━━━ Dokument ━━━

# taz.de -- Frankreichs Ex-Präsident Sarkozy in Haft: Mit Eskorte ins Gefängnis
> Frankreichs Ex-Präsident Nicolas Sarkozy wurde zu fünf Jahren Haft
> verurteilt. Trotz seiner Berufung gegen das Urteil sitzt er nun hinter
> Gittern.
(IMG) Bild: Nicolas Sarkozy auf dem Weg ins Gefängnis: Im Frühling wird voraussichtlich ein zweiter Prozess stattfinden
taz | Mit großer Polizeieskorte und Blaulicht, begleitet von Dutzenden
Reportern auf Motorrädern, ist Frankreichs Ex-Präsident Nicolas Sarkozy am
Dienstagmorgen durch das Zentrum von Paris zum Gefängnis La Santé gefahren
worden. Dort musste er seine Haftstrafe antreten. Er war wie irgendein
anderer Verurteilter von der Justiz dazu vorgeladen worden. Da es sich aber
um den Ex-Staatschef handelt und seine Inhaftierung ein Präzedenzfall ist,
war es Medienereignis größter Ordnung. Die eindrückliche Szene geht prägend
in die Geschichte ein.

━━━

● Ihre Aufgaben:
1. Geben Sie aus dem Artikel über Sarkozys Haftantritt alles von "# taz.de -- Frankreichs" bis hinunter zu "die Geschichte ein." wortgetreu wieder.
2. Beantworten Sie zum Artikel über Sarkozys Haftantritt die folgenden Fragen:
(a) Zu wie vielen Jahren Haft wurde Nicolas Sarkozy verurteilt?
(b) Zu welchem Gefängnis wurde er gefahren?
(c) Wann wird laut Bildunterschrift voraussichtlich ein zweiter Prozess stattfinden?
3. Setzen Sie den Artikel über Sarkozys Haftantritt im Anschluss an seinen letzten Satz fort.

━━━ Datenzeilen ━━━

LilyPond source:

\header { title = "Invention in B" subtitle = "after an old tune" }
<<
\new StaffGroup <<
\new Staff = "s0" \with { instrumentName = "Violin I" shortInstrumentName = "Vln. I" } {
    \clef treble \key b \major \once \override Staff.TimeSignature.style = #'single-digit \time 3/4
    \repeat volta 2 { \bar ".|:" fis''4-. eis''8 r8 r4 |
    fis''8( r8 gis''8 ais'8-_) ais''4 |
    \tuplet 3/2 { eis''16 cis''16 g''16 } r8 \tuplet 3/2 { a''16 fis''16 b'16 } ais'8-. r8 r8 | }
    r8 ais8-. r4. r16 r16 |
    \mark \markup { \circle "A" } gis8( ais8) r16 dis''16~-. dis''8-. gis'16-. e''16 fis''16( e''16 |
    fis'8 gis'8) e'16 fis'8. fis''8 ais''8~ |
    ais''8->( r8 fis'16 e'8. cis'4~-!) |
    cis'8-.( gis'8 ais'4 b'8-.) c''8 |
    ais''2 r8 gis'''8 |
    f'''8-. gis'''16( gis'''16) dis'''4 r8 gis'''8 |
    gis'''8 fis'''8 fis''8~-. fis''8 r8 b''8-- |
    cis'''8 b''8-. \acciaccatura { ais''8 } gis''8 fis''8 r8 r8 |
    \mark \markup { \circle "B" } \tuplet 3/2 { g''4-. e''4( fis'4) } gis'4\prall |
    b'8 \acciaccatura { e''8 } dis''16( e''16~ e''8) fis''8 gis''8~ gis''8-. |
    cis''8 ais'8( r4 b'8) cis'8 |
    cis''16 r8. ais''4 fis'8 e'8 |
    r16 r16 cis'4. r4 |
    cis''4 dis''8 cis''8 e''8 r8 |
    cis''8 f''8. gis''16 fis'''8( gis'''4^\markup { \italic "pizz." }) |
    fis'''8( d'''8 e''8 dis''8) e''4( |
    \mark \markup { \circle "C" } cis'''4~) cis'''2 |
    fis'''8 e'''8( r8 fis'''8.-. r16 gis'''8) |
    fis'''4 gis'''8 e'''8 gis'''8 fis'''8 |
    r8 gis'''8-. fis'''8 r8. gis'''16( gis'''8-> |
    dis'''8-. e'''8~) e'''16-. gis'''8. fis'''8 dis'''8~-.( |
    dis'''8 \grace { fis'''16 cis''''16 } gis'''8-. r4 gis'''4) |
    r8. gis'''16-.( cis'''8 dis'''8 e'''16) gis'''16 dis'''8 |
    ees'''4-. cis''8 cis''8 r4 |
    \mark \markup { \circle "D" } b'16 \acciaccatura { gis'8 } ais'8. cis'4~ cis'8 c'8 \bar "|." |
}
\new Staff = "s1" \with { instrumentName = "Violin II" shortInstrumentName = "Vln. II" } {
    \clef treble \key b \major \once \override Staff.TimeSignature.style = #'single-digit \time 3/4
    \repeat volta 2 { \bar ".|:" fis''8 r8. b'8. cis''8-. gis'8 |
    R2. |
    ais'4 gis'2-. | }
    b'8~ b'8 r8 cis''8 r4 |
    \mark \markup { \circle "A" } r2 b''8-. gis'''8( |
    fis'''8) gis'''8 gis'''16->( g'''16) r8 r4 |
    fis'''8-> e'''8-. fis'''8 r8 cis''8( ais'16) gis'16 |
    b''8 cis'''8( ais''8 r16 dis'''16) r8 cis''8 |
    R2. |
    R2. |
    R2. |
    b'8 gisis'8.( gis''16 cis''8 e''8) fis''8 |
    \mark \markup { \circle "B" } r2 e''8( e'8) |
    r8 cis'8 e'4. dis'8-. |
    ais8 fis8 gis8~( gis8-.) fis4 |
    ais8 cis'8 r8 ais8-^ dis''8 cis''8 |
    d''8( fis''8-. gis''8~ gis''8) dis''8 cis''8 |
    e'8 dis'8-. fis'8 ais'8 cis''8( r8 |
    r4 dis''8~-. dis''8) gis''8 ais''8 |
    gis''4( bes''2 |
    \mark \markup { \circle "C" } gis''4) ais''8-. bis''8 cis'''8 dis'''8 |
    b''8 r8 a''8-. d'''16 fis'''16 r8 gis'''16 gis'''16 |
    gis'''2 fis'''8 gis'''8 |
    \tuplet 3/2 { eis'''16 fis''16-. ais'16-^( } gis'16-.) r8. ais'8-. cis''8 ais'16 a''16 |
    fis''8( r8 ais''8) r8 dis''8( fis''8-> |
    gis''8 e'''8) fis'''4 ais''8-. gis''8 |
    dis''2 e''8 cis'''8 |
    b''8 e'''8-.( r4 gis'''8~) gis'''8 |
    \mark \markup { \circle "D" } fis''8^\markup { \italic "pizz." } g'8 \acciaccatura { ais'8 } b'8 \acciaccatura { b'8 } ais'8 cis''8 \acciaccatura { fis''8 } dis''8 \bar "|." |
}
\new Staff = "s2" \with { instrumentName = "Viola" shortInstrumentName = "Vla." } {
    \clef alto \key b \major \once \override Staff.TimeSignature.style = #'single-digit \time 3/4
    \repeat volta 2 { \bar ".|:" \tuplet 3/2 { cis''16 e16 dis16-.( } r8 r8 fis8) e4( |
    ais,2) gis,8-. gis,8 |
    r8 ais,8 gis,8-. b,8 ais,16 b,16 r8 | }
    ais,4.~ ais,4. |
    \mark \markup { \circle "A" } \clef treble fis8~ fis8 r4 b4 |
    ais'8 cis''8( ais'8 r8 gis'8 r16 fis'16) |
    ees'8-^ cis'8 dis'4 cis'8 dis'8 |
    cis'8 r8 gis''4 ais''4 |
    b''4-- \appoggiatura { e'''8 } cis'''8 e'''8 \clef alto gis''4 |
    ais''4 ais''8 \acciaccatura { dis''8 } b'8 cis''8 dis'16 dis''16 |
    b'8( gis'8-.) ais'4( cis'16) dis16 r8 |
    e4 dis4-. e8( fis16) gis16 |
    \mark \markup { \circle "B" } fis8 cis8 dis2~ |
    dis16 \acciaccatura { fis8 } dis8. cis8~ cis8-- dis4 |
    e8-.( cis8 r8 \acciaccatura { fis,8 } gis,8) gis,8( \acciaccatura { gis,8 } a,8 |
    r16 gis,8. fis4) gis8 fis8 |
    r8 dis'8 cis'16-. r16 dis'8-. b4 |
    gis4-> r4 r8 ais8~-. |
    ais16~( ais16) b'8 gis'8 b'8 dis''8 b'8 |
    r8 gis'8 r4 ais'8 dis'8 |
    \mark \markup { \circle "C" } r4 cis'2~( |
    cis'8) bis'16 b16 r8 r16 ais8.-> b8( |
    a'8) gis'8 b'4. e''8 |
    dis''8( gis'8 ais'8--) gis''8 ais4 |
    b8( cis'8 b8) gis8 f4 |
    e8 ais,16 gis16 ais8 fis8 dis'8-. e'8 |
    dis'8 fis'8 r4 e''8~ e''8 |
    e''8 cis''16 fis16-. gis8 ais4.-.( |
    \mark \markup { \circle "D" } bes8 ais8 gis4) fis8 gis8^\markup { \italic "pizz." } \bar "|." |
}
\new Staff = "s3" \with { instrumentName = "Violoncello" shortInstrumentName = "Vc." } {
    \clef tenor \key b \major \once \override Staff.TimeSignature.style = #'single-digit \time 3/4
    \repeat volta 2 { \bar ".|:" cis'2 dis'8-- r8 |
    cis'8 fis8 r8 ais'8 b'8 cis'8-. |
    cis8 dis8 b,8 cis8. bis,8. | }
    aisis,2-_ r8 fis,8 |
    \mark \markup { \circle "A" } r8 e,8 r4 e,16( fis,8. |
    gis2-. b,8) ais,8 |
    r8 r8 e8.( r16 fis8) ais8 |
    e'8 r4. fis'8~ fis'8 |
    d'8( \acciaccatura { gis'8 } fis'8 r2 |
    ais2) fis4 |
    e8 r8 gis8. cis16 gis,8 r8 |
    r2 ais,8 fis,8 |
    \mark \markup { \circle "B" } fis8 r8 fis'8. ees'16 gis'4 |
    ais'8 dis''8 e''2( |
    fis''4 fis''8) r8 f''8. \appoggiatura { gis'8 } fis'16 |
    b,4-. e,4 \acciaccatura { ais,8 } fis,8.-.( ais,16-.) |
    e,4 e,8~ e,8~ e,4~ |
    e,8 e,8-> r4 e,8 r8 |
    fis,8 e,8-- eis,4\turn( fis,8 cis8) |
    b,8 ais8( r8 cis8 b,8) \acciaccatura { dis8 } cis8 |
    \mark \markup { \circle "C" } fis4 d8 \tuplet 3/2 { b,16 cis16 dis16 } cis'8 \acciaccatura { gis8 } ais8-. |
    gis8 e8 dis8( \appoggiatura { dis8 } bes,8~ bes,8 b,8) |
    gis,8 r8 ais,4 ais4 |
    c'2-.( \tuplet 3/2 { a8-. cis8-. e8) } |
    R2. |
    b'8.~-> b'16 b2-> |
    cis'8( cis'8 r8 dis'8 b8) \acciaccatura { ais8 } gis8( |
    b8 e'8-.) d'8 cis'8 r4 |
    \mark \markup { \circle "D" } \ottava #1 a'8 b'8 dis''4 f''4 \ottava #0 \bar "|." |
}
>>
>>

━━━

● Antworten:
1.
# taz.de -- Frankreichs Ex-Präsident Sarkozy in Haft: Mit Eskorte ins Gefängnis
> Frankreichs Ex-Präsident Nicolas Sarkozy wurde zu fünf Jahren Haft
> verurteilt. Trotz seiner Berufung gegen das Urteil sitzt er nun hinter
> Gittern.
(IMG) Bild: Nicolas Sarkozy auf dem Weg ins Gefängnis: Im Frühling wird voraussichtlich ein zweiter Prozess stattfinden
taz | Mit großer Polizeieskorte und Blaulicht, begleitet von Dutzenden
Reportern auf Motorrädern, ist Frankreichs Ex-Präsident Nicolas Sarkozy am
Dienstagmorgen durch das Zentrum von Paris zum Gefängnis La Santé gefahren
worden. Dort musste er seine Haftstrafe antreten. Er war wie irgendein
anderer Verurteilter von der Justiz dazu vorgeladen worden. Da es sich aber
um den Ex-Staatschef handelt und seine Inhaftierung ein Präzedenzfall ist,
war es Medienereignis größter Ordnung. Die eindrückliche Szene geht prägend
in die Geschichte ein.

2.
(a) Zu fünf Jahren Haft.
(b) Zum Gefängnis La Santé.
(c) Im Frühling.

3.
Der Weg von der Wohnung im 16. Stadtbezirk bis zur Haftanstalt im 14. wurde
auf allen Kanälen live übertragen, kommentiert und diskutiert.
Absurderweise erinnerte diese fast pompös wirkende Inszenierung die
Fernsehzuschauer an den 6. Mai 2007. Damals hatte Sarkozy in der Stichwahl
gegen die Sozialistin Ségolène Royal gewonnen und dies mit seinen Fans vor
den Kameras auf dem Weg zum Concorde-Platz und danach im Restaurant
Fouquet’s ausgiebig gefeiert.
Ein paar hundert seiner Anhänger waren auch jetzt zugegen, als Sarkozy nach
9 Uhr an der Seite von seiner Ehefrau Carla Bruni das Haus verließ.
„Nicolas, Nicolas“, riefen die Fans, die felsenfest an seine Unschuld
glauben und es ungeheuerlich finden, dass er eingesperrt wird.
Einer seiner drei Söhne, Louis Sarkozy, der auch eine politische Karriere
einschlagen möchte, hatte zur Kundgebung ausgerufen. Er weiß, dass es viele
seiner Landsleute, unter ihnen auch politische Gegner seines Vaters, nicht
normal finden, dass der Ex-Präsident verurteilt wurde und vor allem, dass
er nun tatsächlich im Gefängnis eine Strafe absitzen soll.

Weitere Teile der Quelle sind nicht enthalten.